The approach used by DeepMind for dealing with partial observability.

Recurrent Neural Networks

All of these issues can be solved by moving the temporal integration into the agent itself. This is accomplished by utilizing a recurrent block in our neural agent. You may have heard of recurrent neural networks, and their capacity to learn temporal dependencies. This has been used popularly for the purpose of text generation, where groups have trained RNNs to reproduce everything from Barack Obama speeches to freeform poetry. Andrej Karpathy has a great post outlining RNNs and their capacities, which I highly recommend. Thanks to the high-level nature of Tensorflow, we are free to treat the RNN as somewhat of a black-box that we simply plug into our existing Deep Q-Network.

By utilizing a recurrent block in our network, we can pass the agent single frames of the environment, and the network will be able to change its output depending on the temporal pattern of observations it receives. It does this by maintaining a hidden state that it computes at every time-step. The recurrent block can feed the hidden state back into itself, thus acting as an augmentation which tells the network what has come before. The class of agents which utilize this recurrent network are referred to as Deep Recurrent Q-Networks (DRQN).

The approach taken DRQN which allows for neural agent to learn temporal patterns.

Implementing in Tensorflow

In order to implement a Deep Recurrent Q-Network (DRQN) architecture in Tensorflow, we need to make a few modifications to our DQN described in Part 4 (See below for full implementation, or follow link here).

  • The first change is to the agent itself. We will insert a LSTM recurrent cell between the output of the last convolutional layer and the input into the split between the Value and Advantage streams.

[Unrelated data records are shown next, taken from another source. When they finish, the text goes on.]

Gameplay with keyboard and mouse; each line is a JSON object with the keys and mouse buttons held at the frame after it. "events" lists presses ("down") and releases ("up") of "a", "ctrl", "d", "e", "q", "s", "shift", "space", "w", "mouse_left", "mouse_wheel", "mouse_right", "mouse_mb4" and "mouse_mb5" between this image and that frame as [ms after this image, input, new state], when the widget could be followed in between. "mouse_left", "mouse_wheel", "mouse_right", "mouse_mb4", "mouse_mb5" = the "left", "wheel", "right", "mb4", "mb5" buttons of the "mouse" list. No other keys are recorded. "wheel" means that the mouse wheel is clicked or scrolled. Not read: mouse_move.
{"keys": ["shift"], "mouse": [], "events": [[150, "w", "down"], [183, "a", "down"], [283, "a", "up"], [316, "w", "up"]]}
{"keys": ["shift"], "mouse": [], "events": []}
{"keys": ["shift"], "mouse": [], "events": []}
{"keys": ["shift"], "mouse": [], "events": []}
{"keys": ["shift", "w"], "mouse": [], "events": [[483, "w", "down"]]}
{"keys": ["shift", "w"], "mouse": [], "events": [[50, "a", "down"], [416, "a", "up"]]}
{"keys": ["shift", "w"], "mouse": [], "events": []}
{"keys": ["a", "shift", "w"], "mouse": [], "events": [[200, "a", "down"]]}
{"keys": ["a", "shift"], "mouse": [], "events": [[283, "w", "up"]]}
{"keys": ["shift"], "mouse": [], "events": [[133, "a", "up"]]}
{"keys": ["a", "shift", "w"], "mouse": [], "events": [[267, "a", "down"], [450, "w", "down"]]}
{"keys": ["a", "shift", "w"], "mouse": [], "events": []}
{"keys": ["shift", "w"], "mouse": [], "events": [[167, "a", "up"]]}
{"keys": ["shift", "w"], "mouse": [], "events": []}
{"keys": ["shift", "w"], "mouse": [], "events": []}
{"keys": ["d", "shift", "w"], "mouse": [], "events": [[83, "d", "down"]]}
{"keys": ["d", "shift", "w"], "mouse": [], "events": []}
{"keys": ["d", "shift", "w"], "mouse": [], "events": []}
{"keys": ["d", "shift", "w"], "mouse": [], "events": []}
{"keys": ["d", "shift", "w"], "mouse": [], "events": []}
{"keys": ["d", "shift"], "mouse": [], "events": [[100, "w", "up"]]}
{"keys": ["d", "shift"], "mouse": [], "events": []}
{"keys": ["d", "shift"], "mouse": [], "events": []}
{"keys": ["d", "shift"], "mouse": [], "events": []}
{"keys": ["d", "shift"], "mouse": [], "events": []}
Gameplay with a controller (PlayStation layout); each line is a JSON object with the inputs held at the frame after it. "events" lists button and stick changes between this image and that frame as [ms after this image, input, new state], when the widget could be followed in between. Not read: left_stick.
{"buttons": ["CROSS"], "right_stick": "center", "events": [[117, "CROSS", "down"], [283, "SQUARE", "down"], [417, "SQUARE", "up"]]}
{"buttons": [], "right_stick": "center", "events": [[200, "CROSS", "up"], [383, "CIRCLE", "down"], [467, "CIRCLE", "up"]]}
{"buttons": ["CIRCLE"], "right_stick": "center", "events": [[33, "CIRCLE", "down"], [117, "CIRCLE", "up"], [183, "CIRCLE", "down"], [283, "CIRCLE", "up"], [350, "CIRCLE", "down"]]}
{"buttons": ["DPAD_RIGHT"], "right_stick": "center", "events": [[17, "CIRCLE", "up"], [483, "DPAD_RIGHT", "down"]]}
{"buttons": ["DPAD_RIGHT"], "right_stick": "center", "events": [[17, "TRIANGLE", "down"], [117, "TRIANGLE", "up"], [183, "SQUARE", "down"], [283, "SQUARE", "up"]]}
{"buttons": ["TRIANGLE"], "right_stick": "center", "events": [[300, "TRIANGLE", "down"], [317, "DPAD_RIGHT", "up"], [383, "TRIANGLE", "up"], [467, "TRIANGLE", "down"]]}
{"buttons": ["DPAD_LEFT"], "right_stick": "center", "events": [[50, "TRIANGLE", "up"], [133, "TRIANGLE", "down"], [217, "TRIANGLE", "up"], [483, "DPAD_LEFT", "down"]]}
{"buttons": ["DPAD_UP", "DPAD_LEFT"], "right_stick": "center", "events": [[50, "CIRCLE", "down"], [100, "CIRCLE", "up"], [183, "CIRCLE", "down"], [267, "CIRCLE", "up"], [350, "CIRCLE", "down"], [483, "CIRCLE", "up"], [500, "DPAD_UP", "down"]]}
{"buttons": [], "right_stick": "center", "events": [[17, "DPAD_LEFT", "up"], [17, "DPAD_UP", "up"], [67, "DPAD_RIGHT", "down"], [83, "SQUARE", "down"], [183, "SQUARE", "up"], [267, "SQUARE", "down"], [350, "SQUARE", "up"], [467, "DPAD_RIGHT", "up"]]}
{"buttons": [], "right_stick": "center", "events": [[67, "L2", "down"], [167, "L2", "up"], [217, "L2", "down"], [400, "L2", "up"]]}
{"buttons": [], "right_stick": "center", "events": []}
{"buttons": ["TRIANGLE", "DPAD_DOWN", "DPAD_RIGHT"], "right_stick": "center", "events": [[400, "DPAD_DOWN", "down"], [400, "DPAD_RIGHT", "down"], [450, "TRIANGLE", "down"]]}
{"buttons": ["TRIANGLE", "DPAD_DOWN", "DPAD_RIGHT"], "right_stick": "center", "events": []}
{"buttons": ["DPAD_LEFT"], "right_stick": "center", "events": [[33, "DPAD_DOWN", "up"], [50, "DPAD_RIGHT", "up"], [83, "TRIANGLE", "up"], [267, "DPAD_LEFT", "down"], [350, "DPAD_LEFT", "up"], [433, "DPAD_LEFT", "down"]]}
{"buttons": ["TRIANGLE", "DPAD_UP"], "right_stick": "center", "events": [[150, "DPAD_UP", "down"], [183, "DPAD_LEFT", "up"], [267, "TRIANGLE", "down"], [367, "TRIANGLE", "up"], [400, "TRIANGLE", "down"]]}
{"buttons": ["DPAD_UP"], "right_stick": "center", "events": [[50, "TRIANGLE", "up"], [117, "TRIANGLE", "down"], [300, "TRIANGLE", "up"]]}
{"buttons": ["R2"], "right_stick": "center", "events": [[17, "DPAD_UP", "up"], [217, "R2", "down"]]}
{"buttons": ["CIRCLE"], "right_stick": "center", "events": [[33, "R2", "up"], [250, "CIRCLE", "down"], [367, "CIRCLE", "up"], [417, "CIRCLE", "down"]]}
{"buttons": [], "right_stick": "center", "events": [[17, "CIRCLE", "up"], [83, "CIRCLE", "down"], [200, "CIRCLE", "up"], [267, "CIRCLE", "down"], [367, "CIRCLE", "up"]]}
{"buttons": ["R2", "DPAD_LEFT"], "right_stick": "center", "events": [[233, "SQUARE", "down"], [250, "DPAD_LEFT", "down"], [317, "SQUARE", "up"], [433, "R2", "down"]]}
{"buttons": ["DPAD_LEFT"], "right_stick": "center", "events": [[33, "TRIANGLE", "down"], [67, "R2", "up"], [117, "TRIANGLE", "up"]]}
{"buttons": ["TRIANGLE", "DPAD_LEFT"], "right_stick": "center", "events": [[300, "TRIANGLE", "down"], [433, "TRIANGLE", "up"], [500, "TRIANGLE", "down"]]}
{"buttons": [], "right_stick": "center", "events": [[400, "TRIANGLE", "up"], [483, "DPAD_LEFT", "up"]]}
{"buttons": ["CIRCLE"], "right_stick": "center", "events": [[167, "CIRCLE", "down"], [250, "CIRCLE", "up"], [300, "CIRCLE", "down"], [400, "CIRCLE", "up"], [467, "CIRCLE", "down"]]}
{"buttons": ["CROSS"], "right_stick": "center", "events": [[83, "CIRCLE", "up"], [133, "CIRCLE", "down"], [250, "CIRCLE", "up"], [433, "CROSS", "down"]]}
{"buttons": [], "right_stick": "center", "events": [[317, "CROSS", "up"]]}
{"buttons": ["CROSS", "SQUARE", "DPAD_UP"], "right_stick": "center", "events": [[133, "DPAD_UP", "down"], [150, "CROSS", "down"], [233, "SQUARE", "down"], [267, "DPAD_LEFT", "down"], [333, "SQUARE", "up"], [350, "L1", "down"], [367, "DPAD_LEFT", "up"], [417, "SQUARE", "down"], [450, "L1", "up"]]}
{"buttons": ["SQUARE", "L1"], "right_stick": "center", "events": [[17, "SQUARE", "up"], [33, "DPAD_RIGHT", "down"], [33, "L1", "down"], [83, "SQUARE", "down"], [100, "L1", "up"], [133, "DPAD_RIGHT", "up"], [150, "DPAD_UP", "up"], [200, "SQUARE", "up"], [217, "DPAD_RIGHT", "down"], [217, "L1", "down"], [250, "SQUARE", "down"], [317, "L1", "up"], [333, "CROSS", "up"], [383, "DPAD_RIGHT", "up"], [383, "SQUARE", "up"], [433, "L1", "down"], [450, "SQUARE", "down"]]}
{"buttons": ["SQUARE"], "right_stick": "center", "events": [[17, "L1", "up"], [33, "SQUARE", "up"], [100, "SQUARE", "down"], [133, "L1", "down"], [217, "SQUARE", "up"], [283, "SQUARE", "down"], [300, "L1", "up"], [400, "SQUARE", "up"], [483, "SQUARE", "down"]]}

We can do this by utilizing the tf.nn.dynamic_rnn function and defining a tf.nn.rnn_cell.LSTMCell which is feed to the rnn node. We also need to slightly alter the training process in order to send an empty hidden state to our recurrent cell at the beginning of each sequence.
  • The second main change needed will be to adjust the way our experience buffer stores memories. Since we want to train our network to understand temporal dependencies, we can’t use random batches of experience. Instead we need to be able to draw traces of experience of a given length. In this implementation, our experience buffer will store entire episodes, and randomly draw traces of 8 steps from a random batch of episodes. By doing this we both retain our random sampling as well as ensure each trace of experiences actually follows from one another.
  • Finally, we will be utilizing a technique developed by a group at Carnegie Mellon who recently used DRQN to train a neural network to play the first person shooter game Doom. Instead of sending all the gradients backwards when training their agent, they sent only the last half of the gradients for a given trace. We can do this by simply masking the loss for the first half of each trace in a batch. I suggest reading their paper for a more thorough explanation of this, but they found it improved performance by only sending more meaningful information through the network. In fact, it worked so well that the agent was able (with a few other tricks) to play Doom at a convincing level.
A DRQN playing Doom. For more information, see

The Limited Gridworld

For this tutorial however I’d like to work with something a little less flashy, though hopefully more informative. Recall our Gridworld, where everything was visible to the agent at any moment. By simply limiting the agent’s view of the environment, we can turn our MDP into a POMDP. In this new version of the GridWorld, the agent can only see a single block around it in any direction, whereas the environment itself contains 9x9 blocks. Additional changes are as follows: each episode is fixed at 50 steps, there are four green and two red squares, and when the agent moves to a red or green square, a new one is randomly placed in the environment to replace it. What are the consequences of this?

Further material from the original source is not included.